Security Best Practices
Don't share keys between people or clients. Create a separate key per integration so that disabling one doesn't disrupt the others.
Don't commit keys to source control. Use environment variables, a secrets manager (1Password, AWS Secrets Manager, Azure Key Vault, etc.), or your AI client's secure credential store.
Use the least-privileged role(s). Give a key only the roles its client actually needs.
Rotate keys when team members leave or when a key may have been exposed.
FAQs
Where do I create an API Key?
Go to Settings > Organization Settings > API Keys and click Add API Key. You'll need permission to access organization settings.
Can I see the full API Key value after I create it?
No. The full key value is shown once at creation time and never again — only the tak_… prefix is displayed in the table afterwards. If you lose the value, disable the old key and create a new one.
What permissions does an API Key have?
A key inherits the combined permissions of the roles you assign to it. Those roles determine which data the key can access when it queries the MCP server — what the key can actually do in practice is also bounded by the capabilities the MCP server itself exposes.

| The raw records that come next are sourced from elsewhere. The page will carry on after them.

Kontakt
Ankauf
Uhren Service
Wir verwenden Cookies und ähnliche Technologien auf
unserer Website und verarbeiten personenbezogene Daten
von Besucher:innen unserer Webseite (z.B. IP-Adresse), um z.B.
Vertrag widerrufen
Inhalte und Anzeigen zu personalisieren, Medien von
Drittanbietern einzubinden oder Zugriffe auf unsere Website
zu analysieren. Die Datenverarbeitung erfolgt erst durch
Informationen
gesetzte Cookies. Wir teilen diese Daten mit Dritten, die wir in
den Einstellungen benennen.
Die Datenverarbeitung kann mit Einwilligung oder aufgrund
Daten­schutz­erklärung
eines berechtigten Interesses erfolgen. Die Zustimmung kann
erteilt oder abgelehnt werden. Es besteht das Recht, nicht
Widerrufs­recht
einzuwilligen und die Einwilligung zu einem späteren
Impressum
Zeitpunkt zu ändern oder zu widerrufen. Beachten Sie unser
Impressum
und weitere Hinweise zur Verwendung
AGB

How do I disable or re-enable an API Key?
On the API Keys page, right-click the key's row and select Disable or Enable. Disabled keys are rejected on the next request; re-enabling a key restores access using the same value.
How is an API Key different from logging in to Toolio?
A login authenticates a person interactively. An API key authenticates a machine client non-interactively and is intended for agents connecting to the MCP server.